BB8 was stunning the whole movie full stop
snoke was a dick and i’m still laughing that he like, got chopped in 2 and later u see his arm still on the side indicating he ended up more than 2 parts. just subtly in the bg bc this is not a high rated movie
Hux’s reaction to all of this was utterly priceless btw i was in stitches
HIGHKEY tho Finn’s showdown with Phasma. So good. So So good. like, the one blue eye. Quiet, yet ultimately powerful symbolism that didn’t need flash to make it’s point.

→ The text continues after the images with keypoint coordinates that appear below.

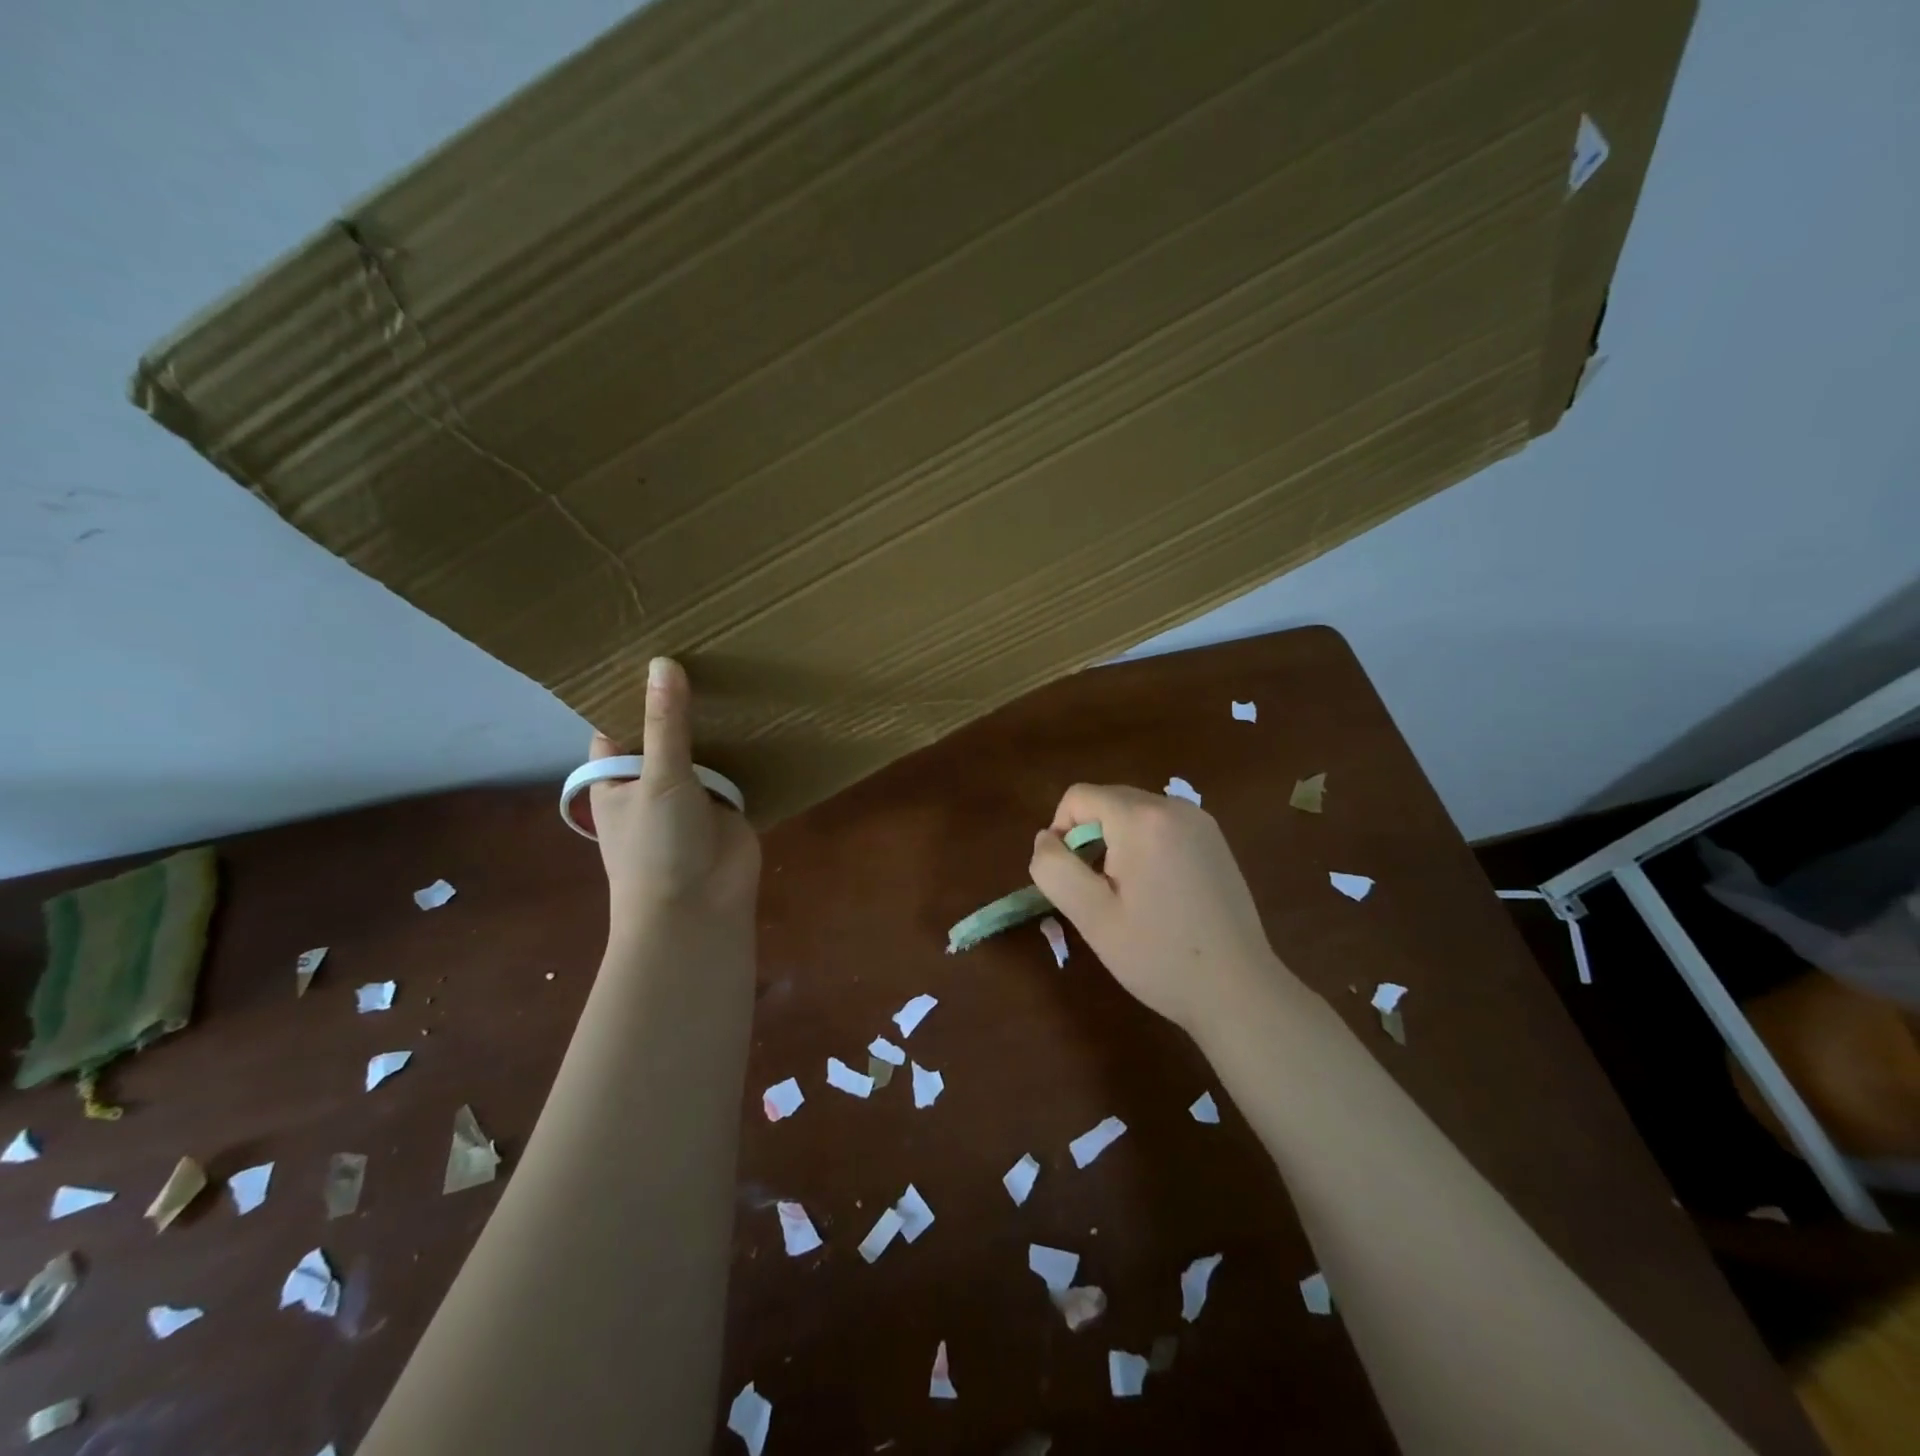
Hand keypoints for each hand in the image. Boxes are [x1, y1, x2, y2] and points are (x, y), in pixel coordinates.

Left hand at [588, 657, 760, 933]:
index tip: (649, 652)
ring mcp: (691, 796)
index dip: (629, 697)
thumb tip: (663, 661)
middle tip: (703, 650)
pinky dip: (745, 751)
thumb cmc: (657, 845)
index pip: (617, 728)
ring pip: (702, 752)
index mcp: (617, 780)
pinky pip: (735, 771)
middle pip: (664, 735)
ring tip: (733, 671)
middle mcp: (652, 784)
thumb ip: (665, 723)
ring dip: (715, 728)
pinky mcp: (727, 807)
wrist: (697, 909)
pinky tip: (760, 715)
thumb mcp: (657, 778)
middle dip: (680, 705)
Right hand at [1028, 783, 1293, 1034]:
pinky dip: (1144, 847)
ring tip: (1126, 895)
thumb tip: (1045, 839)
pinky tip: (1156, 893)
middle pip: (1108, 800)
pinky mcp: (1215, 841)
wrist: (1239, 991)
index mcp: (1143, 819)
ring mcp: (1201, 822)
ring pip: (1134, 813)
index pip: (1078, 796)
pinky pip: (1161, 826)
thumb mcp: (1091, 916)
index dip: (1060, 832)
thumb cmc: (1158, 955)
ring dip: (1115, 843)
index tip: (1070, 879)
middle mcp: (1175, 807)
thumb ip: (1055, 868)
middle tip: (1097, 892)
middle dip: (1089, 837)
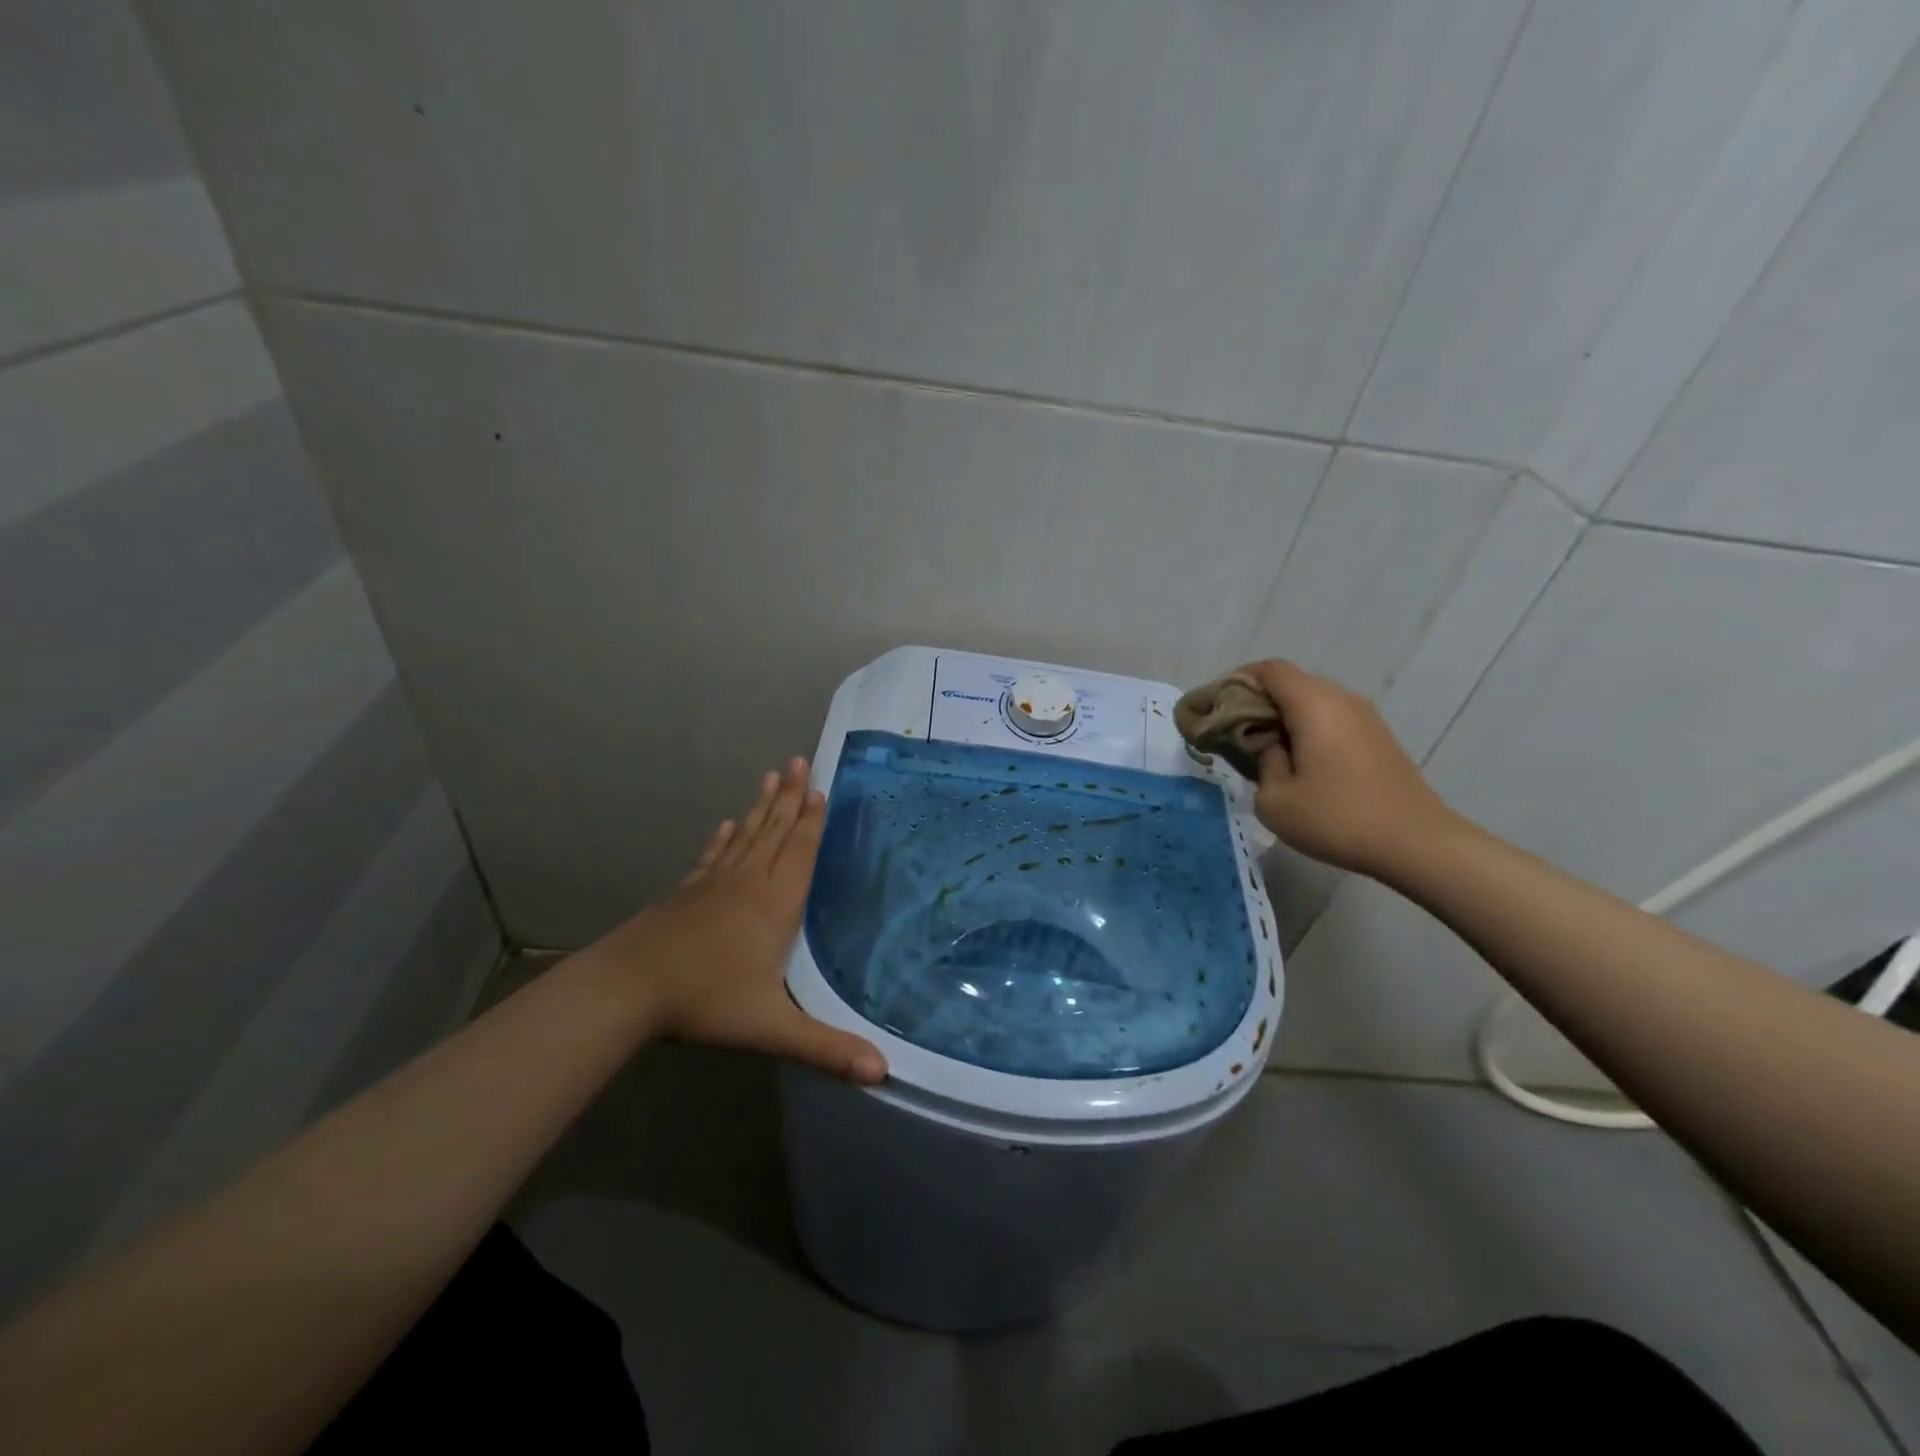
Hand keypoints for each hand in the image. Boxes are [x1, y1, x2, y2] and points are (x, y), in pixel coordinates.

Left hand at [568, 758, 886, 1082]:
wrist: (627, 988)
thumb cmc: (705, 1000)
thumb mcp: (770, 1027)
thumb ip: (825, 1046)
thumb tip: (881, 1071)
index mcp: (773, 904)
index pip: (799, 852)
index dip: (811, 820)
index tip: (818, 787)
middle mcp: (746, 883)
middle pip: (774, 832)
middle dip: (789, 798)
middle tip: (797, 761)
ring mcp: (713, 884)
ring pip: (745, 836)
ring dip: (762, 807)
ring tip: (770, 776)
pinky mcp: (687, 893)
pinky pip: (713, 855)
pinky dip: (724, 837)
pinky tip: (727, 823)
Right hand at [1236, 660, 1460, 878]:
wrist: (1417, 843)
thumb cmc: (1337, 818)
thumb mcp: (1275, 799)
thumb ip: (1261, 761)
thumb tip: (1267, 745)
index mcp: (1313, 704)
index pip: (1268, 670)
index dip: (1236, 681)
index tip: (1215, 708)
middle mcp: (1340, 699)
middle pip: (1289, 682)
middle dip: (1255, 700)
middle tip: (1230, 732)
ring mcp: (1364, 717)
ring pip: (1310, 700)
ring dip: (1280, 716)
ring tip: (1260, 749)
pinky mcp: (1376, 737)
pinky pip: (1330, 718)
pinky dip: (1305, 728)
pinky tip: (1295, 761)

i loved that Ren called Rey Nobody. He called her nobody. Like, i know everybody was on team ‘rey should be a solo or skywalker!!’ but this was narratively more significant. Kylo wants to erase everything. He wants freedom from his legacy, from the past. From Snoke an Skywalker alike. He called her nobody as an insult, and to be nobody is all he wants. It’s everything he wants. It was telling. Rey has a freedom he does not and he knows it. 
whoever made the red salt ground decision, like, amazing, the symbolism of the resistance being shot in the heart and the imagary of the red salt spooling out of the opening like they were bleeding out dangerously was a brilliant piece of visual storytelling. 
luke and leia just
it was good enough that i’m not super bitter she didn’t smack him upside the head
in the end though, i think it was a good conclusion of Luke’s arc. It was very Kenobi, and I think Luke would have liked it that way. 
i know people criticise the new ones for using the formula from the original episodes, but like, i think nowadays that has a certain amount of resonance to it itself. 
Rey escaping with everybody on the falcon while the old, scraggly, lived in exile mentor fights off the big bad? it was symmetrical. 
OH and when kyle issues an order, and Hux repeats it with gusto and then ren just fucking LOOKED at hux once going *dude wtf* was top tier humour
i like bad guys who are genuinely fucking terrible but also so easy to mock. 
and hux’s ‘do u think u got him?’ 
i loved rey and Poe’s little meet cute like they’re gon be such cute friends and they’re gonna be finn’s wingmen lbr 
and the movie achieved the modus operandi. A spark can start a flame. Most of them all got slaughtered, and the end of the movie was hopeful??? All that’s left is enough people to pack into the falcon and run with, but it didn’t feel like despair. It felt hopeful. 
and then topping it off with a shot of the little boy looking into the horizon, talking to his friends about Luke Skywalker, and then his broom in the shadow of the sun looking like a lightsaber, resistance ring on his finger. 
i’m emotional. 
and a last thought, when i saw luke’s x-wing in the water, i thought the Moment would be him lifting it from the depths, like it was so long ago, but i was wrong, it will stay there forever now. It seems fitting that his jedi journey started with his ship sinking and it ended sunk for good.